====== DOCUMENT PASSAGE

PS - My wife embraces you and wishes you all sorts of prosperity.
[Marie Oursel (1668-1744) never married. At the time this letter was written she would have been about 28 years old. Jacob mentions that she declined an advantageous proposal and that heaven endowed her with a superior spirit as proved by her conduct and her letters. She died at Berlin in 1744, aged 76.]
20 April 1696
As I have always taken a great interest in what touches you, I believe that I must not miss the present opportunity to express my joy upon learning about your marrige. I wish to congratulate you from the bottom of my heart and pray God that it pleases Him to bestow His most precious blessings and give you now a...
beautiful and plenteous family. Although I don't have the honor of knowing my new relative, I have no doubt that he's a person of merit and accomplishment, in a word, one who's worthy of you. I take the liberty to greet him most humbly. I ask him for the honor of his friendship and to you the continuation of yours and your remembrances. Please also be assured of my respects and those of my aunt and cousins, not forgetting the family of my cousin Jacob, and my cousin the priest. My wife who recently gave birth participates a lot in your joy. My family consists now of 2 boys and 3 girls. Besides them we have the 2 children of my late brother Jean de Coninck who live with us. I wish you to know that I will never forget you, and at all times and occasions I will reflect that I am truly...
21 April 1696
Monsieur Pierre Godefroy [at Amsterdam]
I sent you today by our boat the sum of f100.5 with an invoice which amounts to 68 @ 27.5f = f93:10. I believe this is quite close to what I must pay for my 3 tickets at 5 @ 8f = 7:/100:10f in your lottery of f32:. When you have them written up for hides, please send me the tickets that have the numbers. Then I hope that my numbers will get drawn soon.
Since January 7, 1695 you sent me up to the present time 1375 [money] worth of calf hides according to the note hereby attached. Apparently this is for the last portion that was sent before the end of the year. Please mention this when you send me your statement.
Please continue to assure the big butcher as much as you can, and not the others. At least he gives me better sales. I assure you that I would have willingly made the trip but, in truth, I told you by my last letters all I can say, and perhaps my presence would have been of minimal advantage.
As I begin to need oil, please send me some within 15 days. You said it's expensive, thus 4 or 5 tonnes should be enough while waiting for a more favorable occasion. I indeed want the waste oil, provided that it's thin and doesn't have mud at the bottom.
If the Scottish vessels that you're waiting for don't bring any cow hides, it will be absolutely necessary to obtain the smaller hides from the north which you mentioned, while waiting for those that are coming from Moscow. I am always as usual...

============
====== DATA

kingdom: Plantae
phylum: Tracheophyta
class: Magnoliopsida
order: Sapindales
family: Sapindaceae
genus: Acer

============

▸ TASK INSTRUCTIONS
- 1) According to the 1696 letters, how many children does the writer of the 20 April letter say his own family now includes?
- 2) Reproduce the passage of the 1696 letters between "As I begin to" and "at the bottom.", inclusive.

▸ THE RESPONSES
- 1) Two boys and three girls.

- 2)
As I begin to need oil, please send me some within 15 days. You said it's expensive, thus 4 or 5 tonnes should be enough while waiting for a more favorable occasion. I indeed want the waste oil, provided that it's thin and doesn't have mud at the bottom.